D’après les enquêtes menées et les témoignages recueillis par les associations, une majorité alarmante des femmes dans la précarité ont subi des violences, agressions sexuelles, viols que « un homme, c’est une source de peur. » (Sarah Frikh, franceinfo). Ces femmes psychologiquement vulnérables ne se sentent pas à l’aise, ni en sécurité, dans la mixité au point qu’elles favorisent la rue aux centres d’accueil et d’hébergement mixtes. La triste réalité est que les femmes sans-abri choisissent d’éviter ces centres, au point que l’éloignement de la société et le refus d’entrer dans la mixité est une stratégie de survie, assurant leur indivisibilité. Comme Sarah Frikh a pu soulever, « le mélange hommes-femmes, c’est que si elles sont stabilisées émotionnellement et physiquement ».
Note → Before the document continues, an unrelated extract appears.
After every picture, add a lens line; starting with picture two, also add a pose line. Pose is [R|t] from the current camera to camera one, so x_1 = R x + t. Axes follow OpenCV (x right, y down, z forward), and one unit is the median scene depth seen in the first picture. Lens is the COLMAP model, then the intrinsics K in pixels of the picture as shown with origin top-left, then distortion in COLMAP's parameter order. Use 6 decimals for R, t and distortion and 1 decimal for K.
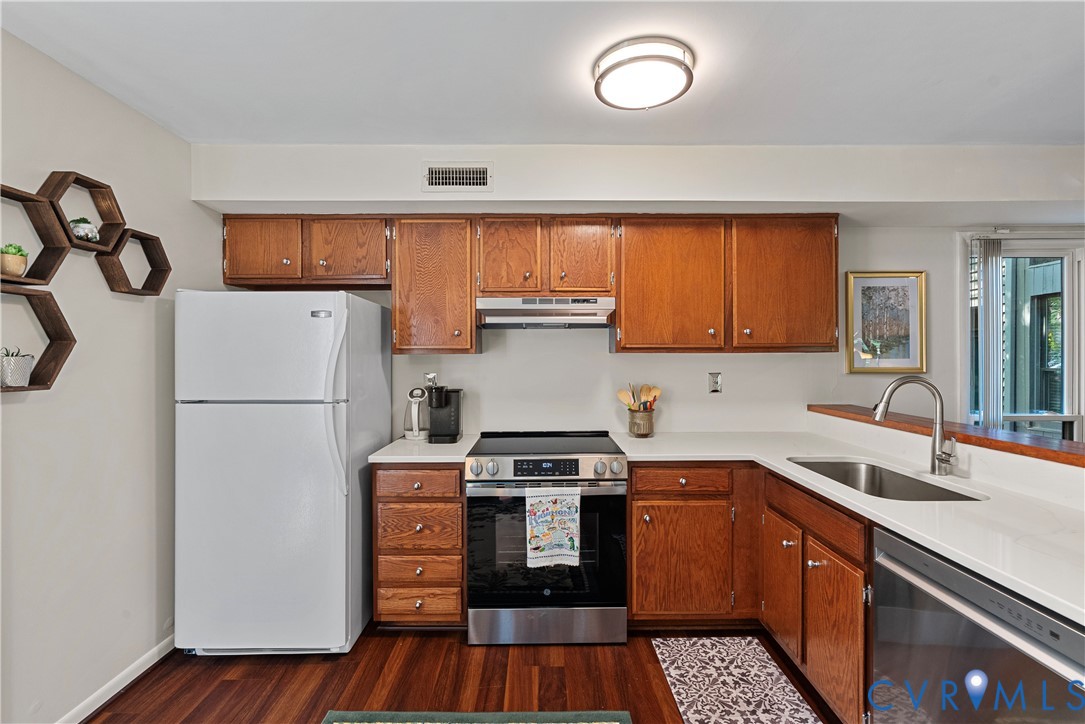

La triste réalité est que le risque de subir des violences suit les femmes, de la rue aux centres d’accueil et d’hébergement mixtes ; « la violence des hommes est telle dans l’univers des centres d’accueil, souvent mixtes (ceux de jour en particulier), que beaucoup de femmes préfèrent renoncer à se voir offrir un répit au sein de ces institutions » a invoqué regrettablement Élina Dumont, dans leRapport de mission : Femmes à la rue. 
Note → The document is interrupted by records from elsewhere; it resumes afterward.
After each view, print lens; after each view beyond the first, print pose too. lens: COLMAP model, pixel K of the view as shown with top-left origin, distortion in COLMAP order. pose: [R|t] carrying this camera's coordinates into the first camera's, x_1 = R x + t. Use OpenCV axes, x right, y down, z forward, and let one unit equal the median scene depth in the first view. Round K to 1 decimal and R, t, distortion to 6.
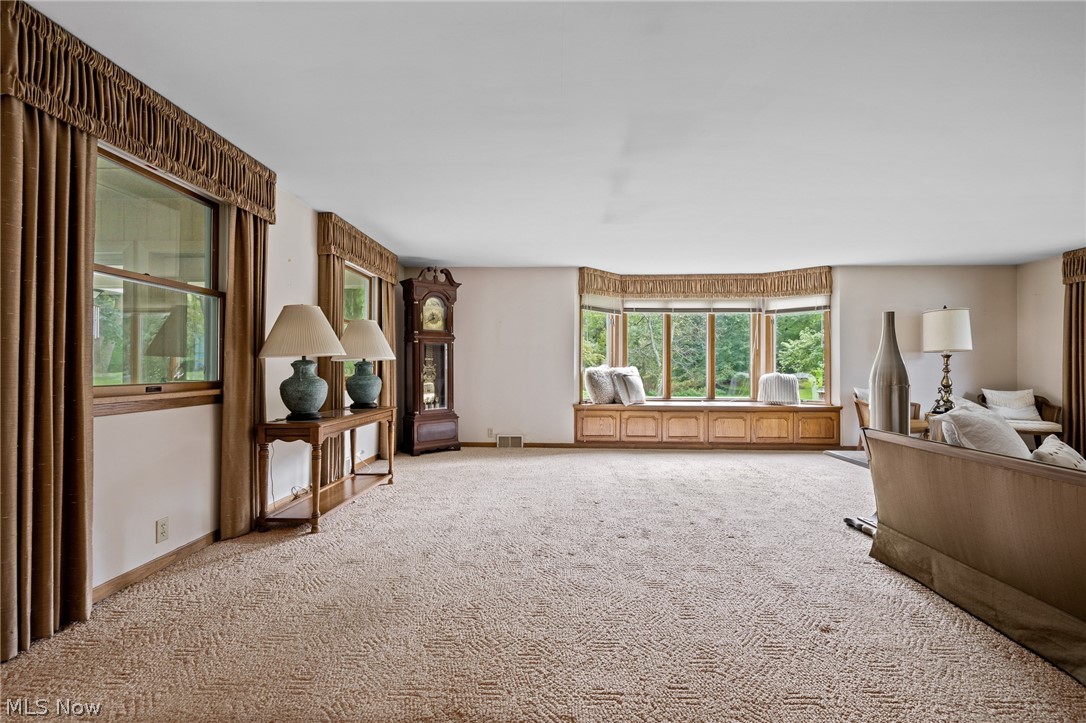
lens RADIAL K [[447.6, 0, 541.4], [0, 447.6, 365.5], [0, 0, 1]] dist [-0.003575, -0.000188]
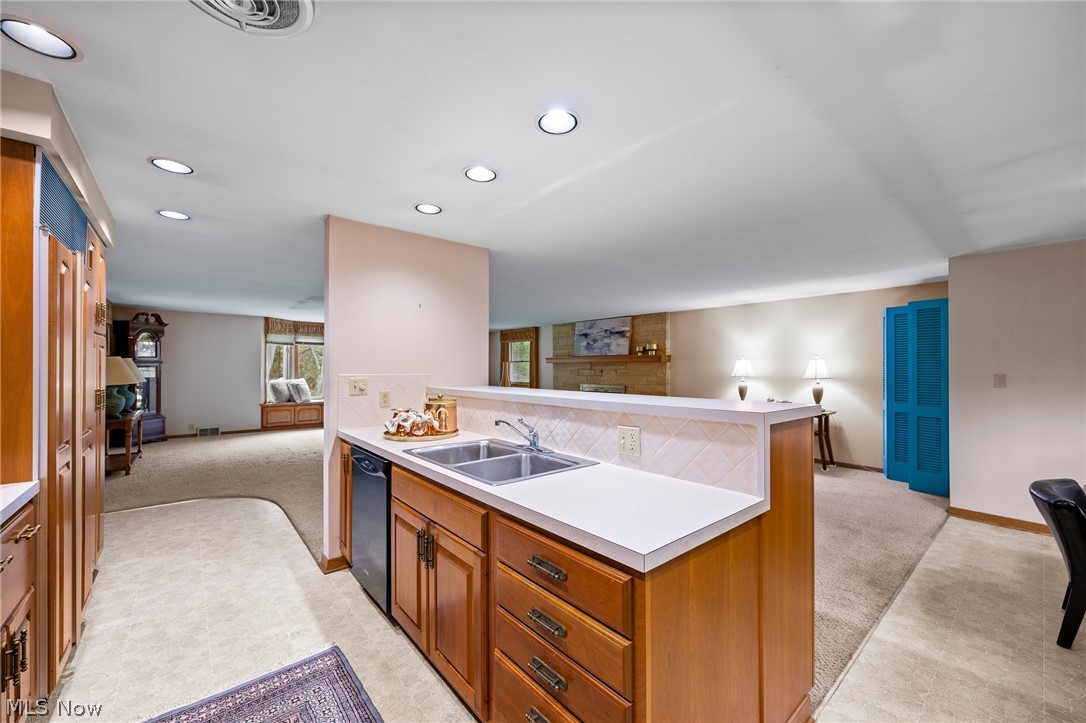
lens RADIAL K [[426.1, 0, 543.8], [0, 426.1, 367.5], [0, 0, 1]] dist [-0.001712, -0.000411]
pose [[0.737669, 0.000009, 0.675162, -0.209983], [-0.004396, 0.999979, 0.004789, -0.054663], [-0.675148, -0.006500, 0.737654, -0.798730]]
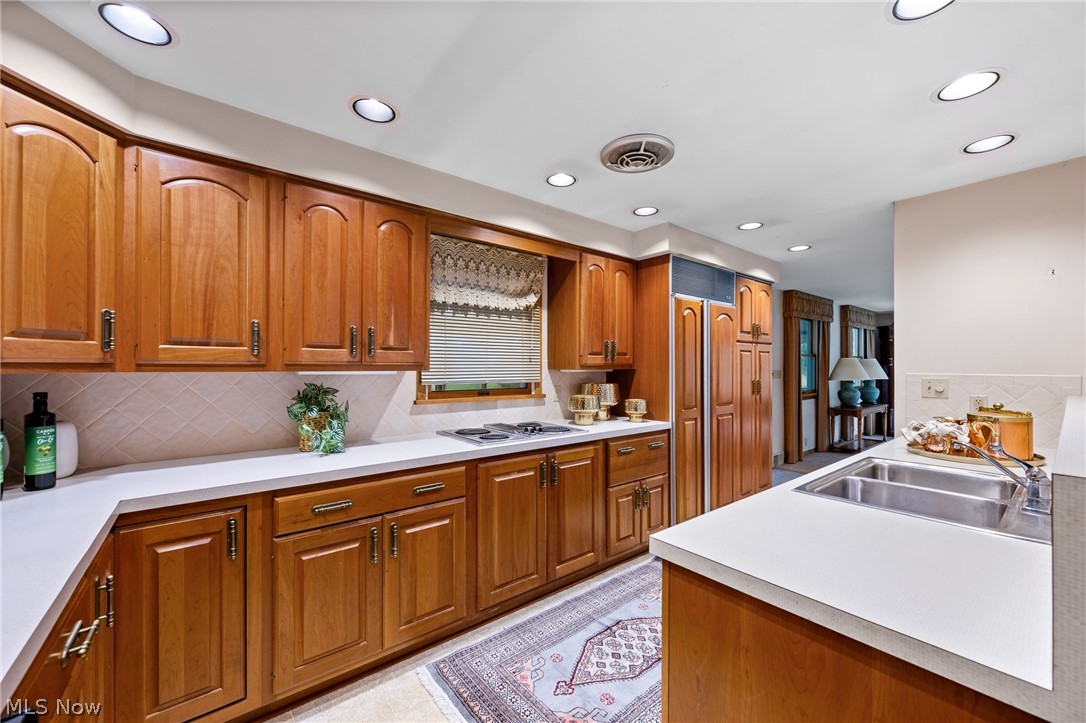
lens RADIAL K [[426.1, 0, 550.1], [0, 426.1, 364.4], [0, 0, 1]] dist [-0.001712, -0.000411]
pose [[0.657650, -0.006115, -0.753299, 0.058461], [0.004028, 0.999981, -0.004601, -0.051408], [0.753313, -0.000009, 0.657663, -0.851516]]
Solution : Appel à l’ouverture de centres d’accueil et d’hébergement dédiés aux femmes sans-abri 

La pétition « Des centres d’accueil pour mettre les femmes SDF en sécurité » a été lancée sur change.org portant sur la nécessité d’ouverture de centres d’accueil et d’hébergement dédiés exclusivement aux femmes, par Sarah Frikh, « des centres d’accueil pour les femmes et gérés par des femmes ». Cette pétition a accumulé plus de 410.330 signatures, et est aujourd’hui l’une des plus signées de la plateforme. De plus cette solution a également été proposé par Élina Dumont, la création des centres dédiés exclusivement aux femmes sans-abri figure dans les vingt-neuf propositions inscrites dans le « Rapport de mission : Femmes à la rue » rapport publié en 2020. 
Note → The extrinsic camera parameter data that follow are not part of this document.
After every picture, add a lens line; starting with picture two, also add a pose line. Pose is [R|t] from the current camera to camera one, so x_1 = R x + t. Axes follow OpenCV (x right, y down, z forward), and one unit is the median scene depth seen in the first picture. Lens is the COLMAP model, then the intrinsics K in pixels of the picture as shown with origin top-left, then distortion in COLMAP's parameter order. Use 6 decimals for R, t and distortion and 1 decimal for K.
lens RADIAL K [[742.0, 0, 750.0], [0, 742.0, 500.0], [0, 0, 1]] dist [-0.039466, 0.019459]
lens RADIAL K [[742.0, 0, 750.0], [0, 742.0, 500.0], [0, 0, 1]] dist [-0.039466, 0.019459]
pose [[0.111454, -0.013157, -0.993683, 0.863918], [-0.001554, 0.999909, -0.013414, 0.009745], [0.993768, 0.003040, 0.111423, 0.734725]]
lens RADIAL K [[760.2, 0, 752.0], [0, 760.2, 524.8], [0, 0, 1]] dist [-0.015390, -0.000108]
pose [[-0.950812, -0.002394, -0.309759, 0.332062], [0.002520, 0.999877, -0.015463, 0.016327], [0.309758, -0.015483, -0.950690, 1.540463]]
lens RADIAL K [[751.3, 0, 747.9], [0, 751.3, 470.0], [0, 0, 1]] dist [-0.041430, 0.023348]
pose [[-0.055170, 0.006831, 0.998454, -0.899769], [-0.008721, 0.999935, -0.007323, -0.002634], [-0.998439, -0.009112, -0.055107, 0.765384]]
Depuis lors, des centres d’hébergement et d’accueil dédiés aux femmes ont ouvert. Prenons l’exemple de Paris, nous trouvons deux centres dédiés aux femmes sur Paris : la Cité des dames, ouverte en décembre 2018 dans le XIIIe arrondissement et la Maison régionale des femmes, ouverte en novembre 2020 dans le XVIIe arrondissement. Ces deux centres ne sont pas en mesure de répondre au nombre croissant des femmes dans la précarité, la Cite des dames est regrettablement « sous-calibré par rapport aux besoins » selon son directeur, Christophe Piedra. 

Seuls ces deux centres correspondent aux critères cherchés avec une capacité d’accueil cumulée de moins de 100 places pour à peu près 7000 femmes sans-abris d’après l’estimation des associations parisiennes. Il est évident que beaucoup de travail reste à faire sur ce sujet.